Gardner: And joining us for the first time, JP Morgenthal, senior analyst at Burton Group. Good to have you, JP.

JP Morgenthal: Thanks, Dana, and I'll jump on the Festivus wagon as well.

Shadow IT


Gardner: Let me start with the predictions. It gives me a chance to steal the thunder and get out there first.

My first prediction for 2009 is that spending from shadow IT activities will actually grow, and that the amount of money devoted to shadow IT activities will come from outside traditional IT budgets, from a variety of different sources, maybe even petty cash, and we'll see a bit of growth in these rogue activities.

At the same time, I think we will see a flattening, and in many cases a reduction, in officially sanctioned IT activities, but that the net result will actually be more spending overall across a variety of activities based on services and consulting as much as actual buying of licensed software and hardware products.

The risk is that these rogue applications can make it complex for governance, management, and even security, but that moving into these areas for business development purposes is going to be an overwhelming temptation. There will be more opportunities in the cloud, software as a service (SaaS), applications as a service, and for folks like marketers, business analysts, and business development professionals to take advantage and move in the market.

We're going to be looking at aggressive sales activities and new ways of reaching consumers of all kinds, across B2B and B2C activities.

I expect very little staff erosion in IT, but I think there will be a change in emphasis as to what IT is, defining it differently. Service-oriented architecture (SOA) is going to continue to grow, but Web oriented architecture (WOA) will probably overtake it and perhaps become a catalyst to some of these rogue activities. There will be a blurring between which WOA activities happen inside IT and outside.

So, my second prediction is that inside of traditional IT we're going to find a lot of new ways to quickly cut costs. This is going to be a drill for organizations to not spend money or spend less money. Virtualization will be a big part of that. Hypervisors will perhaps go commodity, and the value-add in the virtualized environment is going to be at the stacks -- virtualized stacks or containers at the applications level.

This could then lead to more direction toward a cloud operating system and a de-facto standard could begin to emerge, which would then spur even more adoption of virtualization.

We're going to see a lot more dumping of Unix and mainframes. We are going to sunset a lot of applications that aren't essential and save on the underlying costs of supporting them. There will be some modernization of applications, but only in areas where there is low risk.

There are still going to be a lot of organizations that aren't going to want to tinker with applications that are important, even if they are running on expensive infrastructure.
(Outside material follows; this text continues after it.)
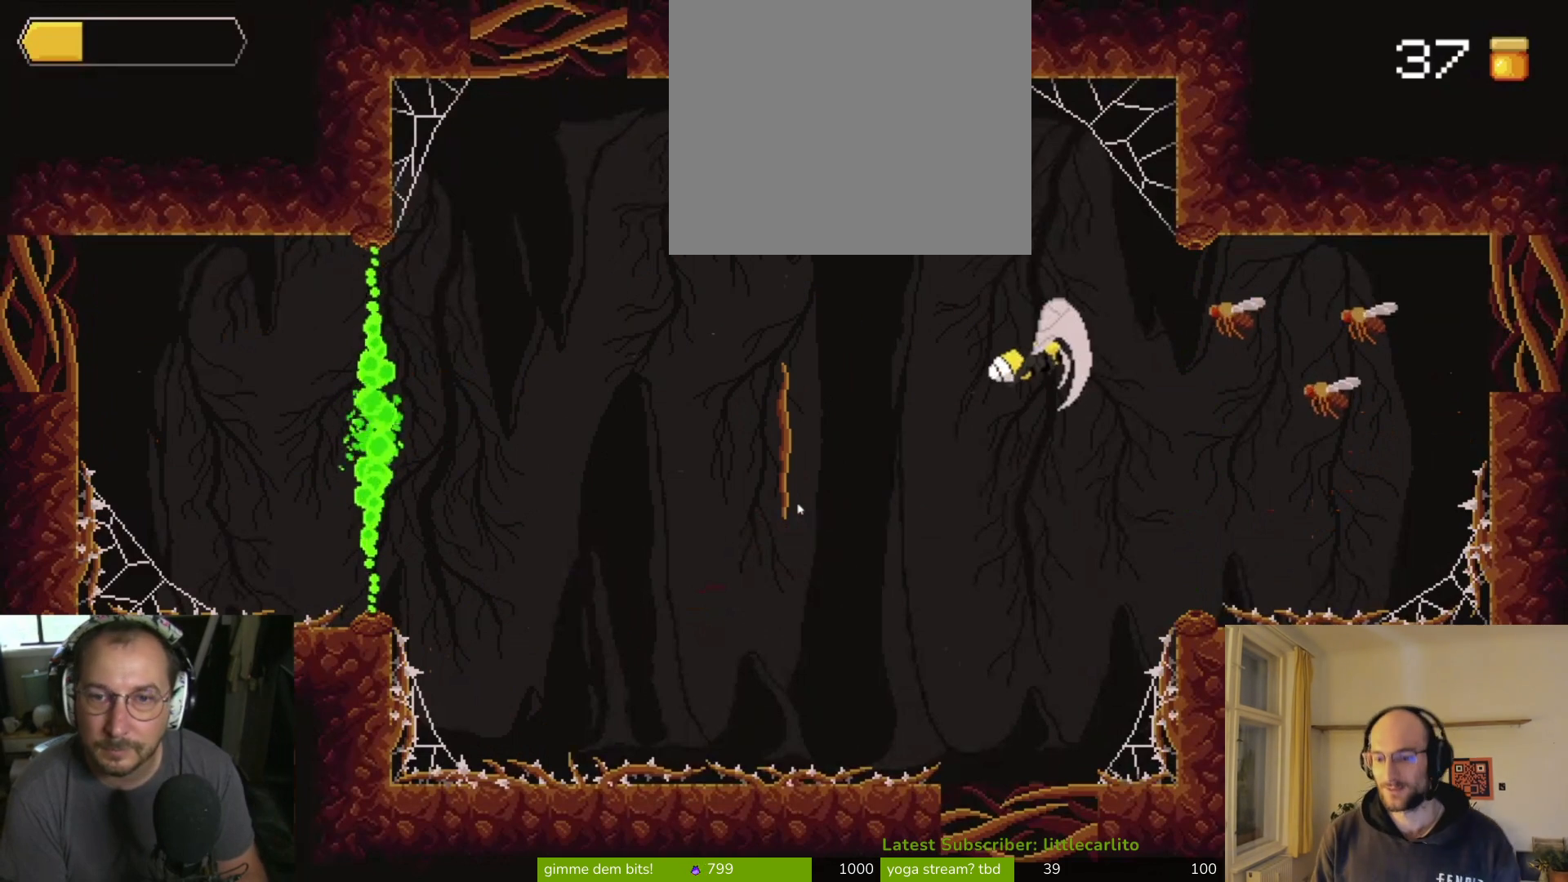
{"buttons": [], "left_stick": "up-right", "right_stick": "center", "events": [[67, "SQUARE", "down"], [133, "SQUARE", "up"], [200, "SQUARE", "down"], [300, "SQUARE", "up"], [367, "SQUARE", "down"], [433, "SQUARE", "up"]]}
My third prediction is around extreme business intelligence (BI). There will be a move in scale, larger sets of data, larger sets of content, and more mingling or joining of disparate types of data and content in order to draw inferences about what the customers are willing to do and pay across both B2B and B2C activities.

We'll start to see an increased use of multi-core and parallelism to support these BI activities, and we will begin to see IT have a big role in this. This isn't something you can do as a rogue activity, but it might end up supporting rogue activities. That is to say, these new extreme BI activities might lead organizations to seek out services outside of IT. They then can execute on what they find through their analysis.
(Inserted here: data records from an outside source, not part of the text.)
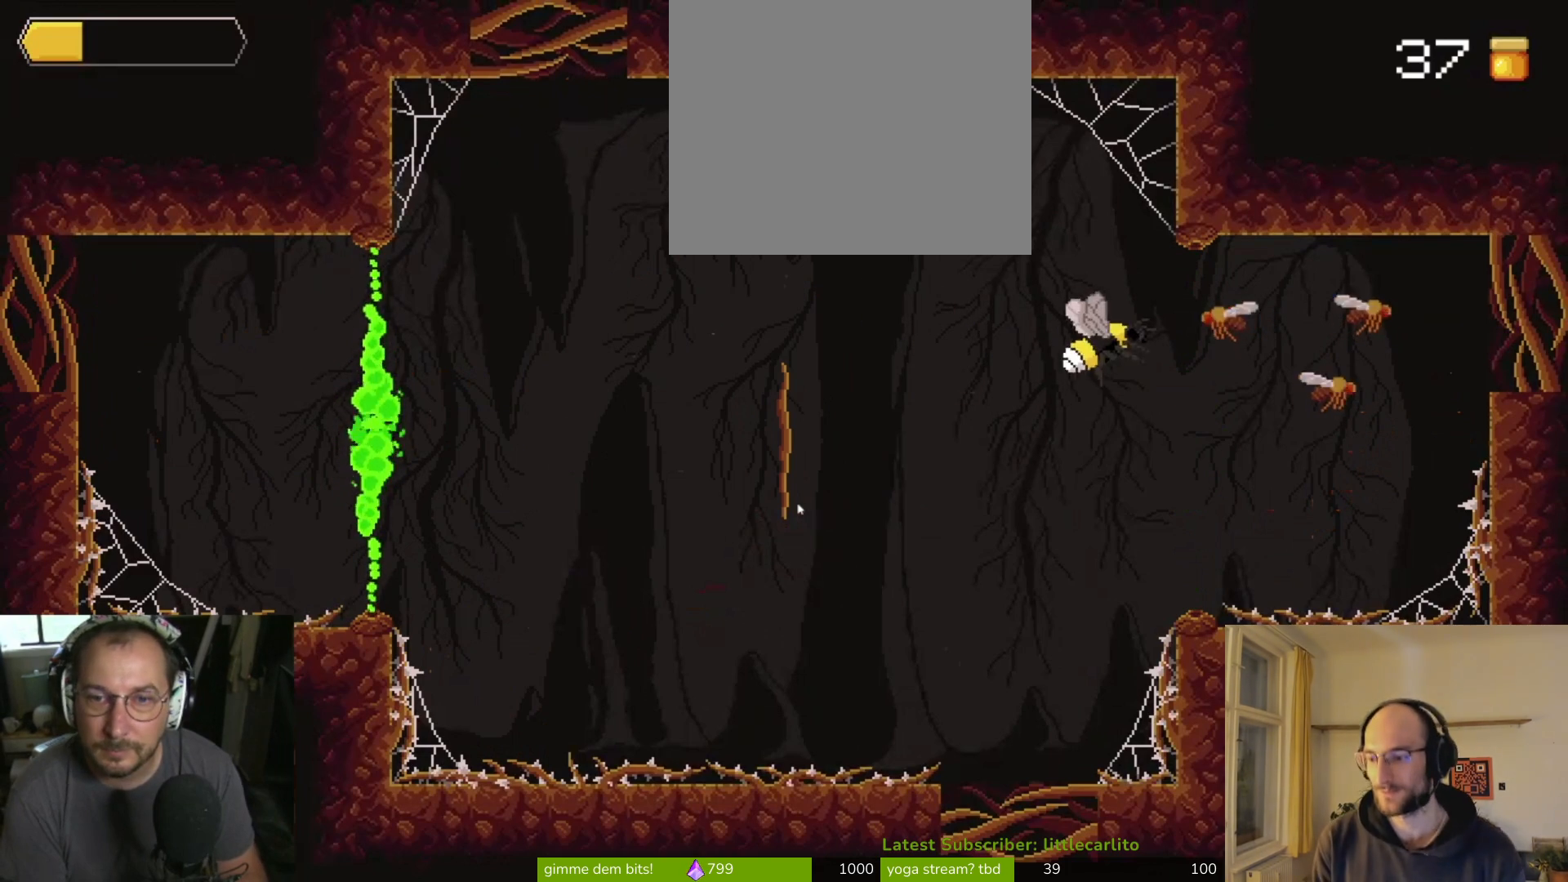
{"buttons": ["SQUARE"], "left_stick": "up-right", "right_stick": "center", "events": [[33, "SQUARE", "down"], [100, "SQUARE", "up"], [200, "SQUARE", "down"], [267, "SQUARE", "up"], [333, "SQUARE", "down"], [433, "SQUARE", "up"], [500, "SQUARE", "down"]]}
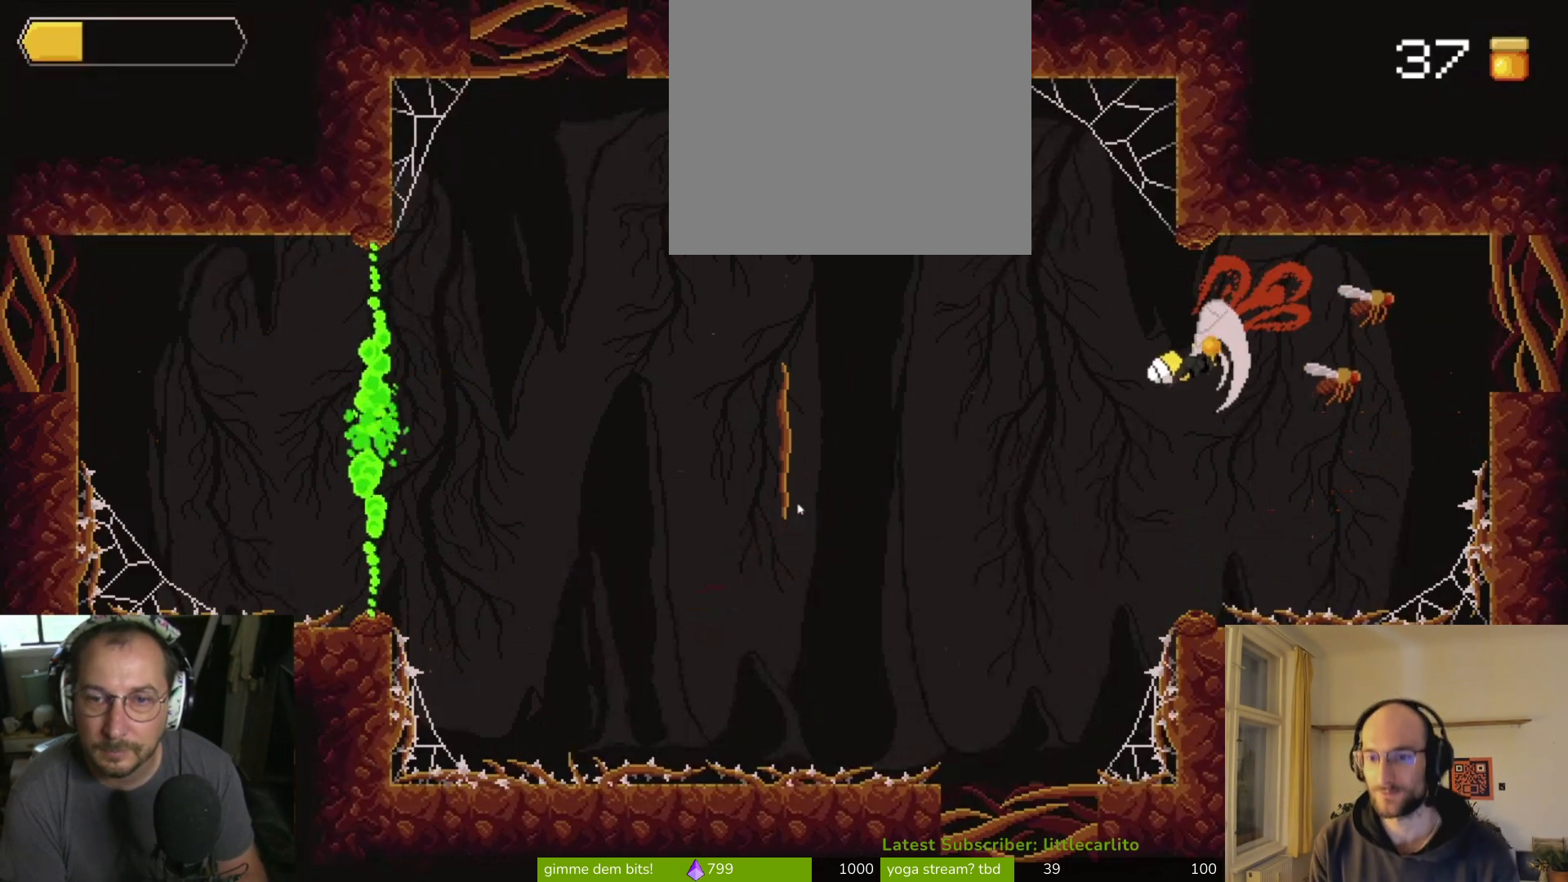
{"buttons": ["SQUARE"], "left_stick": "up-right", "right_stick": "center", "events": [[100, "SQUARE", "up"], [133, "SQUARE", "down"], [233, "SQUARE", "up"], [300, "SQUARE", "down"], [400, "SQUARE", "up"], [467, "SQUARE", "down"]]}
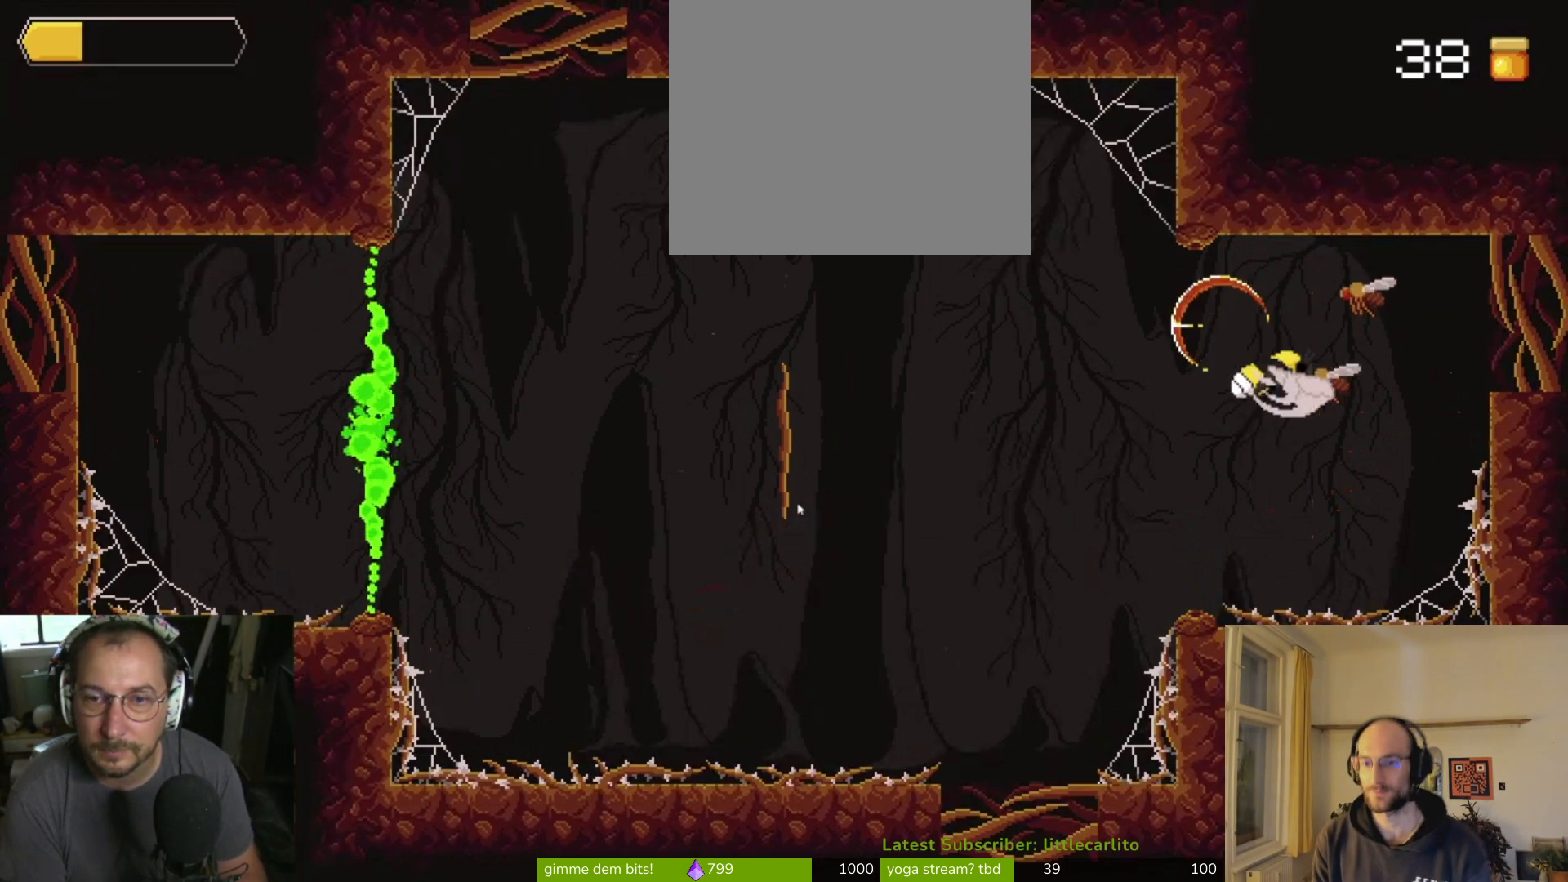
{"buttons": ["SQUARE"], "left_stick": "up", "right_stick": "center", "events": [[67, "SQUARE", "up"], [133, "SQUARE", "down"], [200, "SQUARE", "up"], [267, "SQUARE", "down"], [367, "SQUARE", "up"], [400, "left_stick", "up"], [433, "SQUARE", "down"]]}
I also predict, at number four, that upgrades will suffer. Were not going to see a lot of swapping out of one system for another, unless there's a very compelling return-on-investment (ROI) scenario with verifiable short-term metrics. This is going to hurt companies like SAP and Microsoft, and Oracle and IBM to a lesser extent, given their diversification.

Trouble for Windows 7

I think Windows 7 is in trouble. People are not going to just run to Windows 7. They're going to continue to stay with XP, and this makes the timing around the Vista debacle all the more injurious to Microsoft. In hindsight, Vista needed to be a winner. Now that we're in a downturn, people are going to stick with what they have, and, of course, upgrades are essential for Microsoft to continue with its back-end strategy on data-center architecture and infrastructure.

This provides more of an opening for Linux and non-Microsoft virtualization, and that will continue. This could mean that Microsoft needs to move to its cloud offerings all the more quickly, which then could actually spell earnings troubles for the company, at least in the short to medium term.

My last prediction is that the role of social media and networks will continue to grow and be impactful for enterprises, as marketers and salespeople begin to look to these organizations from the metadata and inference about what customers are willing to buy, particularly under tight economic conditions.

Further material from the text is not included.